Sim, mas indo além da escravidão, existe uma vastidão histórica e de produção de conhecimento que não sabemos, que dizem ser europeia, como os primeiros usos da penicilina em Kemet (Egito), o papiro matemático de Ahmes, a astronomia ímpar em Timbuktu (sec. XI), tanta coisa. Uma história esplêndida que deve ser contada pelo presente para que existamos no futuro, não de naves, mas como sujeitos capazes de produzir oportunidades justas a qualquer momento.

Capa do livro “Ìségún”. Foto: divulgação

Sobre o que é a seu último romance?

Ìségún é a minha escrita mais periférica, se passa entre comunidades, fala de samba, fala de racismo ambiental e de zonas de sacrifícios, sobre quem está nestes lugares, da modernidade disposta a dizimar ao mesmo tempo que assina essas carteiras de trabalho e também de nossa ancestralidade que precisa retornar aos nossos corpos, essência (èmi) e reconhecer suas linhas nesta realidade brasileira.

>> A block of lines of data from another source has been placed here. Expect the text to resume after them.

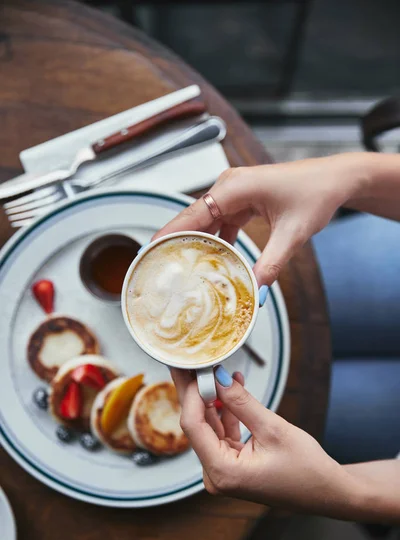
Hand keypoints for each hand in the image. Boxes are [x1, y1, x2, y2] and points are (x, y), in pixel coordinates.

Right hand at [154, 154, 367, 285]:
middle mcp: (229, 187)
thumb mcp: (293, 234)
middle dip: (177, 242)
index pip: (191, 214)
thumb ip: (271, 264)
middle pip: (193, 218)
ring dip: (198, 244)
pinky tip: (215, 260)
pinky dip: (216, 240)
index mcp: (234, 188)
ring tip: (184, 269)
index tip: (149, 251)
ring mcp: (234, 193)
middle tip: (163, 268)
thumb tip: (256, 291)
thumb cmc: (316, 193)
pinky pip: (220, 222)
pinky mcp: (242, 201)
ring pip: (206, 222)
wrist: (335, 179)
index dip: (168, 233)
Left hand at [172, 366, 364, 518]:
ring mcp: (222, 471)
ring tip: (214, 369)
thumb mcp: (273, 428)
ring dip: (213, 398)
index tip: (195, 367)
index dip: (192, 393)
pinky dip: (226, 411)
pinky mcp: (231, 465)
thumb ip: (241, 402)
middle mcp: (216, 475)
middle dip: (195, 392)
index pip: (193, 425)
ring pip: (208, 426)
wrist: (328, 493)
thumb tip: (218, 378)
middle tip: (190, 362)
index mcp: (223, 472)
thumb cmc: (307, 469)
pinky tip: (231, 388)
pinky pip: (221, 433)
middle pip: (196, 425)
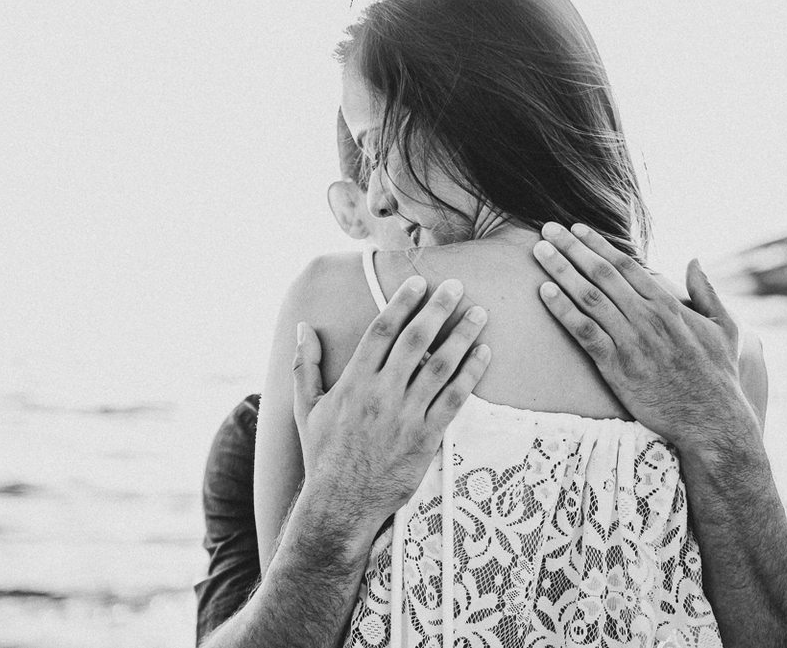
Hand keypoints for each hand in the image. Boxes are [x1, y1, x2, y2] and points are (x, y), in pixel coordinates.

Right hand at [291, 277, 490, 524]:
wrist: (341, 502)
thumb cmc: (323, 454)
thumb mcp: (306, 408)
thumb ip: (305, 365)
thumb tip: (302, 328)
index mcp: (354, 382)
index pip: (381, 331)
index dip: (401, 303)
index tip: (418, 282)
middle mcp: (382, 394)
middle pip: (415, 340)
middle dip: (437, 309)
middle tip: (455, 286)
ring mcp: (406, 416)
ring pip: (440, 366)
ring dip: (462, 336)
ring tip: (479, 314)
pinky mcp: (426, 438)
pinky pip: (454, 400)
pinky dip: (471, 375)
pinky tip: (484, 355)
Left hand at [532, 222, 759, 455]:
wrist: (711, 421)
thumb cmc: (718, 375)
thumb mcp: (726, 327)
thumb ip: (707, 291)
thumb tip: (693, 260)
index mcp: (668, 305)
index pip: (625, 264)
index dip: (597, 244)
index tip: (575, 228)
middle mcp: (647, 317)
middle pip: (601, 274)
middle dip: (571, 248)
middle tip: (547, 228)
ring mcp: (630, 341)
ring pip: (588, 297)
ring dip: (561, 271)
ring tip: (539, 251)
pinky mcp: (616, 367)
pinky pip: (584, 332)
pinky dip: (563, 310)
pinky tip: (544, 293)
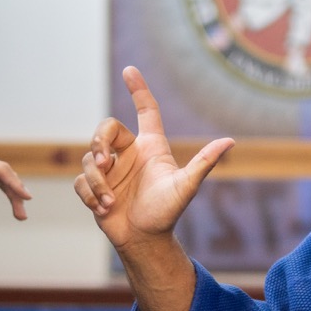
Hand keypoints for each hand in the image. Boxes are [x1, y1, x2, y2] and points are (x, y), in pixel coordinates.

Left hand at [0, 149, 31, 219]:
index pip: (0, 169)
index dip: (15, 183)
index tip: (26, 198)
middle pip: (5, 174)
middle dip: (17, 192)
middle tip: (22, 215)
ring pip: (3, 179)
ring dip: (13, 194)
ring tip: (20, 215)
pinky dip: (6, 192)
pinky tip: (12, 202)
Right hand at [73, 66, 233, 252]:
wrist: (145, 240)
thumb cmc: (167, 212)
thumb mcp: (186, 186)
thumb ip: (204, 163)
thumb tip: (230, 141)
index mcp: (150, 147)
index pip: (145, 110)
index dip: (139, 89)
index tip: (130, 70)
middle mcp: (128, 154)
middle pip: (105, 129)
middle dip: (99, 142)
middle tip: (104, 163)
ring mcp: (110, 170)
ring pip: (89, 158)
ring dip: (97, 181)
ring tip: (110, 202)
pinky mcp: (95, 187)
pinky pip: (80, 180)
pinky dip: (90, 194)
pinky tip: (103, 208)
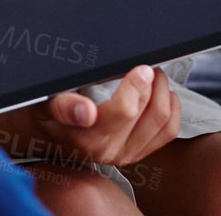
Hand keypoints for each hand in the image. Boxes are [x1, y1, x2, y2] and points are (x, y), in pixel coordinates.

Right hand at [30, 65, 179, 166]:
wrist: (52, 137)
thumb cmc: (51, 113)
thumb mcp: (48, 102)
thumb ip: (65, 106)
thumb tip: (86, 113)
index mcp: (86, 136)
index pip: (123, 112)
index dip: (135, 87)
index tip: (140, 68)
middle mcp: (107, 150)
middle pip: (149, 111)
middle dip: (150, 81)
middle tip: (144, 66)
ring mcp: (124, 154)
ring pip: (161, 120)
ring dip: (162, 92)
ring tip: (152, 76)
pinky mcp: (138, 154)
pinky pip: (168, 131)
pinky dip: (171, 108)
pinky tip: (160, 94)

Comente um pouco sobre como é ser uma autora independente?

Não é fácil ser independente, custa caro quando não se tem sobrando, vai PIS, FGTS, o que tem, mas abre espaço, caminhos, aprendemos o jogo e a dizer “não quero isso nos rumos da minha escrita”, quando vem o “passa pano” para limpar os nossos traços literários, a capa… E também é difícil por ter que fazer tudo e ver tudo, o administrativo, o financeiro…

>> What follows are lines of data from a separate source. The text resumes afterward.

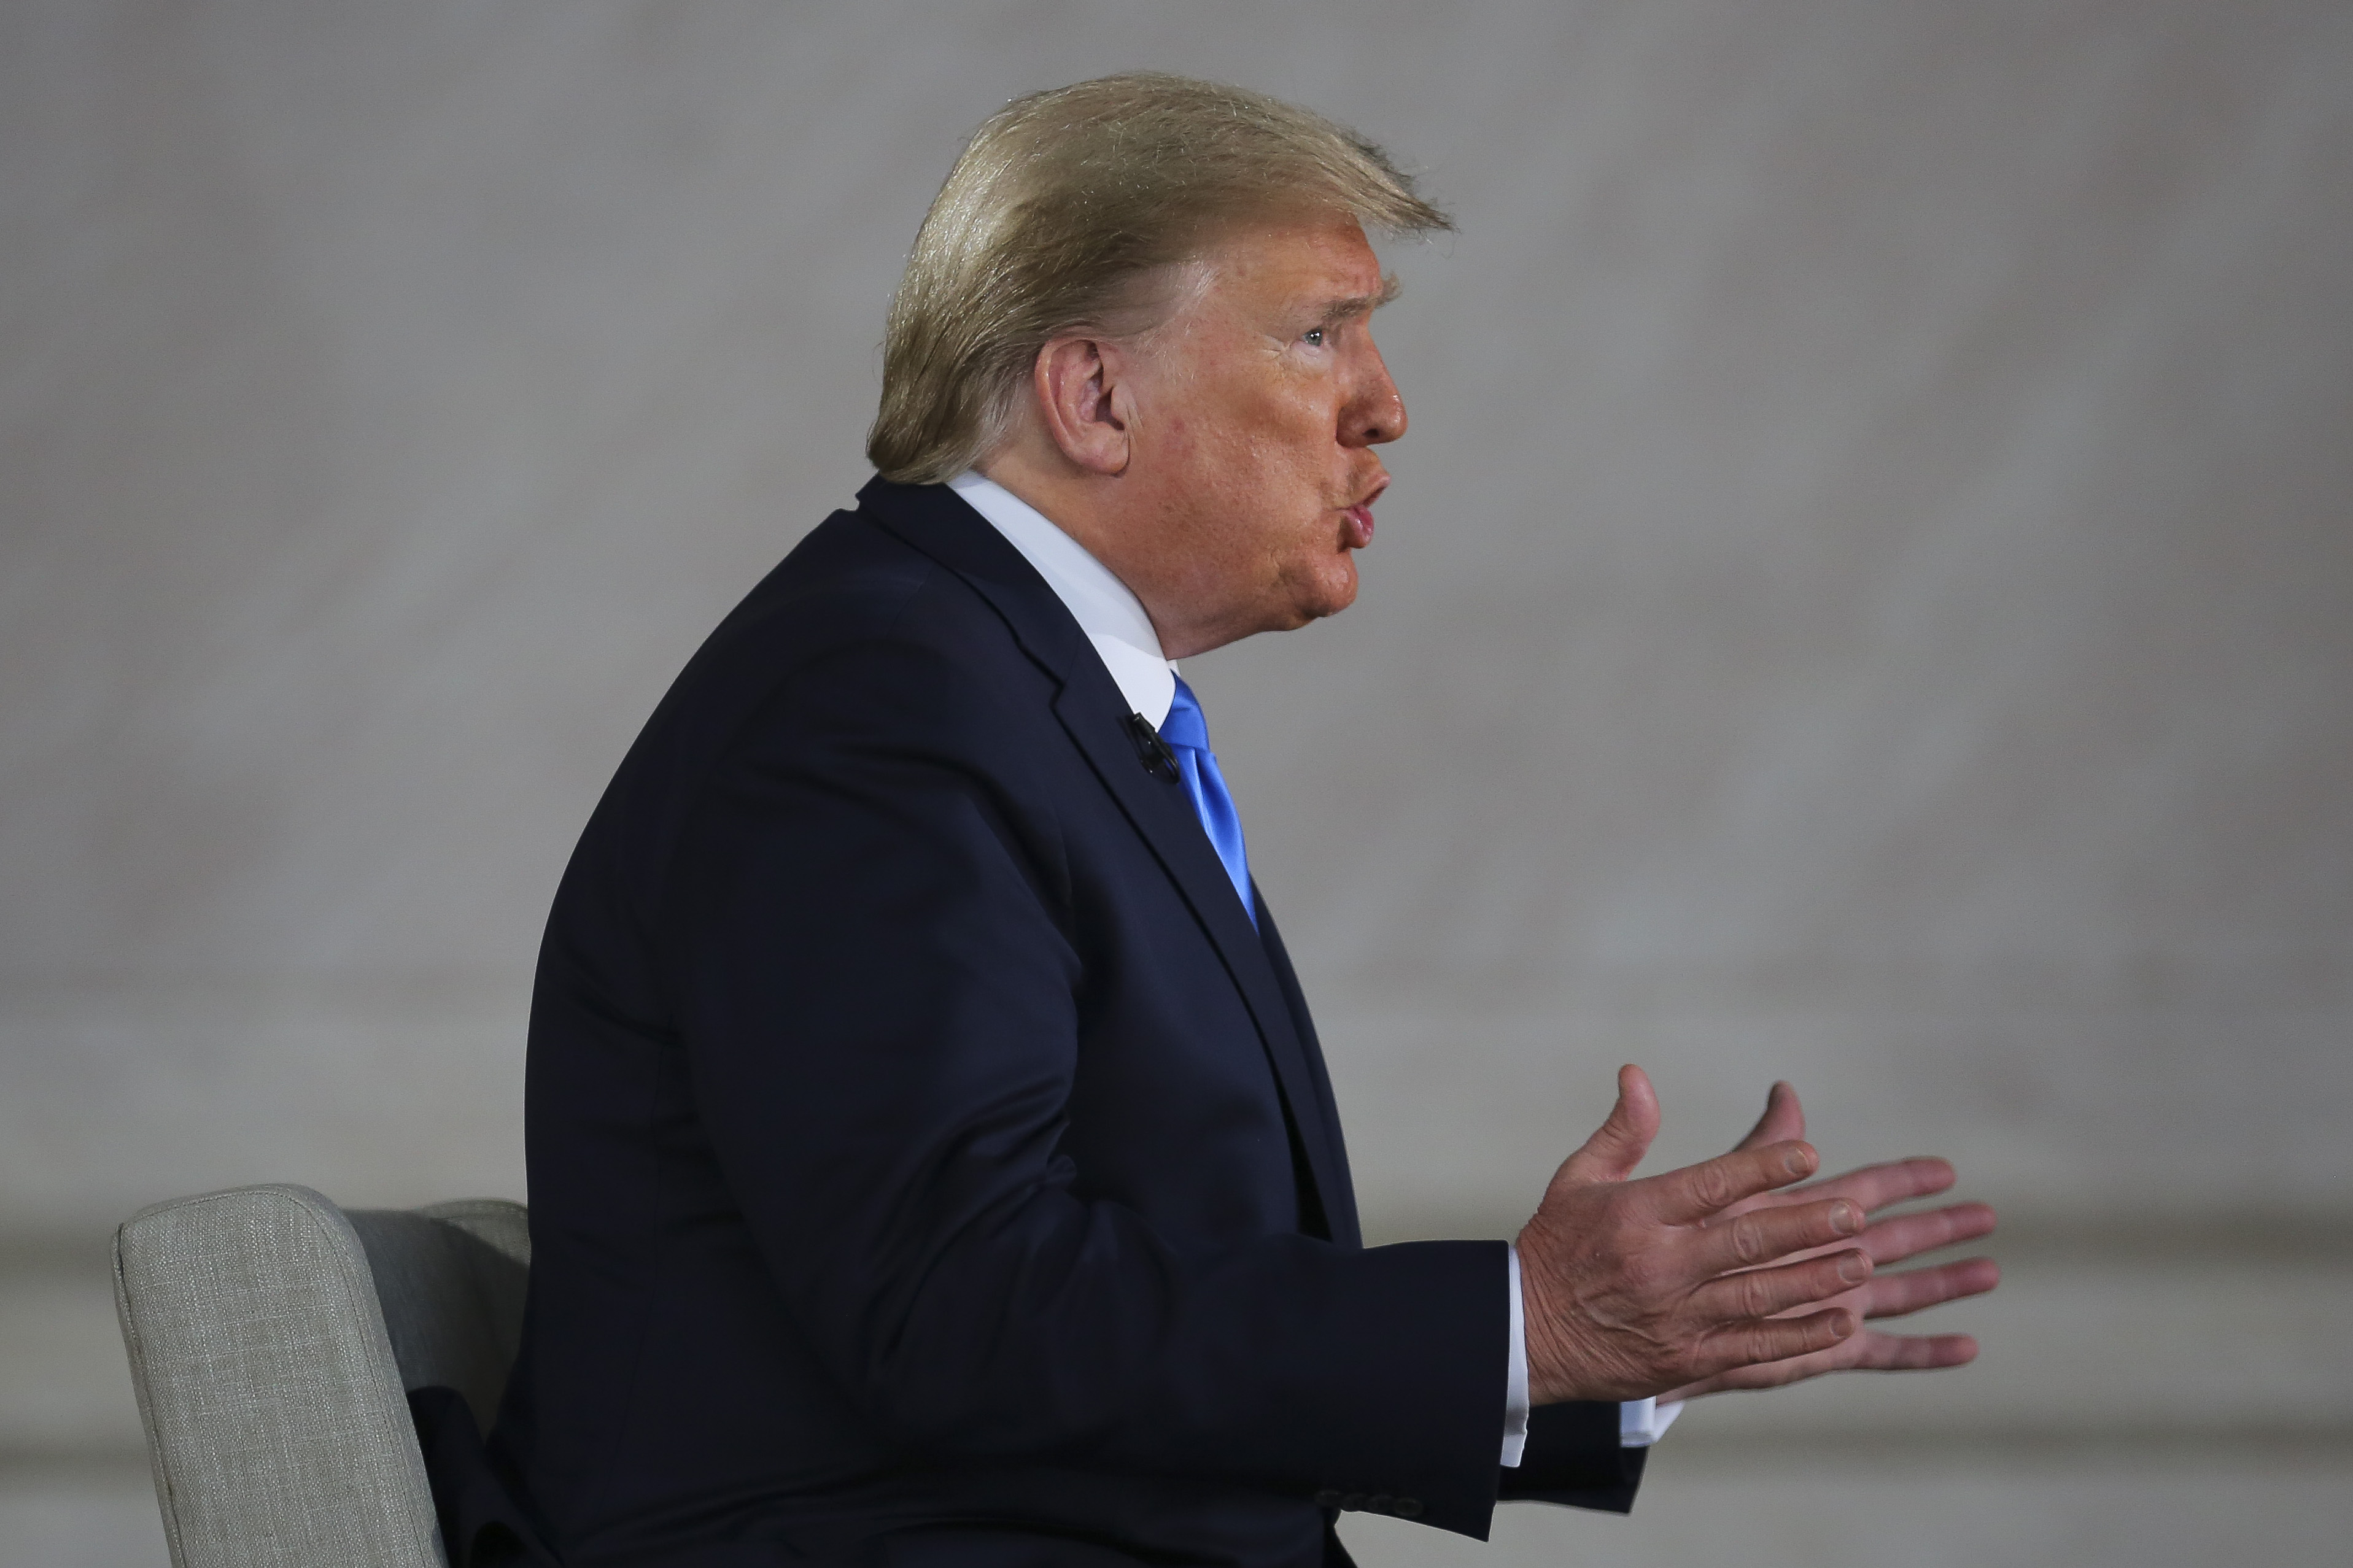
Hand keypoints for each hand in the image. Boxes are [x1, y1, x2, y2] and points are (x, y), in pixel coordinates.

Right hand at [1515, 1065, 1872, 1403]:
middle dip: (1805, 1227)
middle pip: (1744, 1242)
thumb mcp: (1578, 1180)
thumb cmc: (1557, 1248)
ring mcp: (1674, 1315)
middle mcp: (1658, 1263)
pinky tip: (1840, 1322)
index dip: (1761, 1168)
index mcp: (1635, 1213)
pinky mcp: (1685, 1357)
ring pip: (1757, 1296)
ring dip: (1814, 1279)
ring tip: (1861, 1262)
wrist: (1522, 1335)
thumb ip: (1622, 1130)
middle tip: (1855, 1213)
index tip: (1809, 1153)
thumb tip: (1637, 1073)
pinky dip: (1799, 1336)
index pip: (1709, 1184)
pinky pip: (1753, 1347)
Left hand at [1657, 1082, 1999, 1399]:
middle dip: (1939, 1226)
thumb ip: (1757, 1150)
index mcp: (1799, 1218)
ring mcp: (1826, 1304)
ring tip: (1990, 1270)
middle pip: (1894, 1238)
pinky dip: (1924, 1352)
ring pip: (1900, 1291)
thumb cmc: (1672, 1245)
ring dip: (1945, 1282)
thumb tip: (1785, 1091)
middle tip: (1987, 1214)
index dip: (1904, 1179)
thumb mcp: (1717, 1191)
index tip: (1945, 1168)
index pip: (1864, 1190)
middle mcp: (1821, 1260)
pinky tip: (1967, 1348)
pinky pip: (1883, 1352)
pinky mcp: (1820, 1349)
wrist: (1641, 1312)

Você acredita que o Brasil possa um dia superar os efeitos da escravidão e das ideologias do pós-abolição e se tornar um país menos racista?

Eu não acredito no Brasil superando a escravidão.  Racismo é poder e também parte do capitalismo, sendo assim, penso nos negros superando todas as práticas racistas e indo contra ações desse tipo, penso em nós, negros abrindo espaços nas estruturas,  efetivando o fim de livros racistas nas escolas, trabalhando pela mudança das ementas racistas nas universidades, construindo um futuro onde silenciar, “deixar para lá” não seja mais um modo para a sobrevivência, para lutar amanhã. Precisamos implantar uma telepatia negra positiva nesse país, aí mudamos o tom da conversa e a cor na mesa de decisão.